What Does This Mean for Debt?
If voters approve the proposed bonds, the city will exceed the threshold for debt set by its own policy. According to the bond FAQ and confirmed by Murphy, Montpelier’s policy on debt ratios are:
“Total direct debt service (principal and interest) for Government Activities (General Fund and other Governmental Activities) of the City will not exceed 8.2% of the total budgeted revenues for Governmental Activities. Debt service for the total of all city budgets will not exceed 15% of the total budgeted revenues for Governmental Activities.”
However, the four bonds would move the general fund from a debt ratio of 5.4% in FY22 to 8.27% in FY24, 0.27% over the limit set in policy. It also moves the total city-wide debt percentage from 12.84% currently to 17.87% in FY24, well over the 15% threshold in the policy.
“Our policy on debt service limits is a best practice, but well below state limits,” Murphy said.
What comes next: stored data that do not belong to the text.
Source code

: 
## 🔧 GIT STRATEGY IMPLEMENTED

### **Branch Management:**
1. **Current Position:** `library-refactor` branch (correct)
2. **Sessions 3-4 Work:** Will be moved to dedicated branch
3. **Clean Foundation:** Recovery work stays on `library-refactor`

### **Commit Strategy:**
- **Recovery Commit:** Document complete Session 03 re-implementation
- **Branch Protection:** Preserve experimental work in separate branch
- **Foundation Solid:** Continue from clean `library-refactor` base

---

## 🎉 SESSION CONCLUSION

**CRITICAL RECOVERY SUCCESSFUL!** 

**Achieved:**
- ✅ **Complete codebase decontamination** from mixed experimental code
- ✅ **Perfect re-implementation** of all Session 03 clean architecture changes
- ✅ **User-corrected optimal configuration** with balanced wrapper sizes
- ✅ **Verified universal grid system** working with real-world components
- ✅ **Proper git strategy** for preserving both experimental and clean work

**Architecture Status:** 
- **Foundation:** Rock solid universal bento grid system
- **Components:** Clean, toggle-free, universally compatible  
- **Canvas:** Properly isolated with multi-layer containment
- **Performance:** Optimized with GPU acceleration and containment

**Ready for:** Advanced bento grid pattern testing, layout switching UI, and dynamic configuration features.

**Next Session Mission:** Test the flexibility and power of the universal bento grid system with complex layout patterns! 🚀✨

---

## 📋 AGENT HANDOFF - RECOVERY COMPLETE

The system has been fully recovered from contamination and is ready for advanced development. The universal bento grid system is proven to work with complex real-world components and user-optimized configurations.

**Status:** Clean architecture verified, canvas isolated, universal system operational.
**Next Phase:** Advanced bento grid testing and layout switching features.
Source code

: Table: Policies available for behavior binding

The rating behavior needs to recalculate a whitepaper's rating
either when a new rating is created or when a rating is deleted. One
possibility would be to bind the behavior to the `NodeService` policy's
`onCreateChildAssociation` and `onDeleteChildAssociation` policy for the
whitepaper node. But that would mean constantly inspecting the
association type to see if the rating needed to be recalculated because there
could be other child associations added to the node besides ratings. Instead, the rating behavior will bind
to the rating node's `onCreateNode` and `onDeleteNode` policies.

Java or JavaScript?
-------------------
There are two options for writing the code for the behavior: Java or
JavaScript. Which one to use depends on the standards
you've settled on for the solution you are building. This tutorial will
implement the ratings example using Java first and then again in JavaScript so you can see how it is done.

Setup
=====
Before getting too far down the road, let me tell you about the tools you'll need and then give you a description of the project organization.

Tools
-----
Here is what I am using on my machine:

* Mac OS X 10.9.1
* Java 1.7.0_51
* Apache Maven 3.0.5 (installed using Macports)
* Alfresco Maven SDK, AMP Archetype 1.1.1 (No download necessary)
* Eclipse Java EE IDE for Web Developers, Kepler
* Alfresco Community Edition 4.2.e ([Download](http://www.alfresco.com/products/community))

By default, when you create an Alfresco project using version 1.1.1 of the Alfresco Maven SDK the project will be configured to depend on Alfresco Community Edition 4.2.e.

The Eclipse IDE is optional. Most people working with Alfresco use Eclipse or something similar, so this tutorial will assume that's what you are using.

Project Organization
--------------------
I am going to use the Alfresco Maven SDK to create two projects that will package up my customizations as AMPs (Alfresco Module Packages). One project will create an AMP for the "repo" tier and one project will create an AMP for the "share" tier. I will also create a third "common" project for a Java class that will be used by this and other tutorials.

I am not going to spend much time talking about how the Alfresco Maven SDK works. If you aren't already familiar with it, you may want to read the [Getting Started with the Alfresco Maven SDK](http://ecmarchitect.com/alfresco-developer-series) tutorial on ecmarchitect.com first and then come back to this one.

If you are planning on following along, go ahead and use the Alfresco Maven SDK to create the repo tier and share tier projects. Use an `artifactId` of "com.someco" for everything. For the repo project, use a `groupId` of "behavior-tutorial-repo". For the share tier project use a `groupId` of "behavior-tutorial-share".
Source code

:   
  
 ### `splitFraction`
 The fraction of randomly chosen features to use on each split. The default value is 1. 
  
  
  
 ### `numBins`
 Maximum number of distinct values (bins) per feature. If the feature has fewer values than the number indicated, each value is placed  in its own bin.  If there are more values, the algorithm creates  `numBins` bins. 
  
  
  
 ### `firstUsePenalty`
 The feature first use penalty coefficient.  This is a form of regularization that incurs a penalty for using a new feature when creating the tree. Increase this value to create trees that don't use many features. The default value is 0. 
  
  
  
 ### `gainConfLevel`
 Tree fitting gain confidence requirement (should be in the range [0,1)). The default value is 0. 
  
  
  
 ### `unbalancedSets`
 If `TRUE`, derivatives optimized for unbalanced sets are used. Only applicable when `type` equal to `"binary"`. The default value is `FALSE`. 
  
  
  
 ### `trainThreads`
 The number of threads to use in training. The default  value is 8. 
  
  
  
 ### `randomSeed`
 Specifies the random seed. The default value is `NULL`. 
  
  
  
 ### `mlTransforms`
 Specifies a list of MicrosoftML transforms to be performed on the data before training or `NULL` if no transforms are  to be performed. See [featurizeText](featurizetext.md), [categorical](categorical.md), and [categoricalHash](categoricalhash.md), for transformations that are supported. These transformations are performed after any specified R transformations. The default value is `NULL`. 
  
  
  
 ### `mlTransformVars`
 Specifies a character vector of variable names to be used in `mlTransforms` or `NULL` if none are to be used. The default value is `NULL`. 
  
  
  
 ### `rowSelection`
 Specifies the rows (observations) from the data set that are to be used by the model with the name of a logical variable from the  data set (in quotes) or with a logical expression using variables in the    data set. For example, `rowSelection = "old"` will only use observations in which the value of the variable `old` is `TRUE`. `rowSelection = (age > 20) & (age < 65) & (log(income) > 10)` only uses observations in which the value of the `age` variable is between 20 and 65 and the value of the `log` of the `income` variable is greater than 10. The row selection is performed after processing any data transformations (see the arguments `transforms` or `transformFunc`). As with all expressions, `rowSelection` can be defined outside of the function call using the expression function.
Regarding the debt exceeding limits set by policy, Murphy said, “From a city-wide scenario this is a worst case scenario … It doesn’t include grants or federal funds or revenue generated.”
The city already has $51,232,581 in debt, according to the debt-service worksheet also available on the city website. The four proposed bonds will increase the city’s total debt by 53.5%, to $78,647,581.
Current payments on existing debt (in the FY22 budget) come to $865,103. That number increases to $1,012,449 in the FY23 budget (the one up for vote on March 1). Debt service goes up to $1.5 million in FY24.
The debt-service worksheet accounts for retiring debts, but very few of those show up in the next four years (the worksheet projects only as far as FY26).
To see the city budget up for vote on Town Meeting Day (March 1), the bond FAQ, and the debt-service worksheet, go to montpelier-vt.org/179/Annual-Budget.
Despite the increased debt, Murphy said “We’re trying to get these projects forward because they’re the big ones … because they may be eligible for some of the federal funding, we have to have them on the ballot.”
“It’s expensive,” she added, “but I think if we invest, it’ll go a long way.”
To see a sample ballot go to the city of Montpelier voter guide at montpelier-vt.org/922/City-Voter-Guide.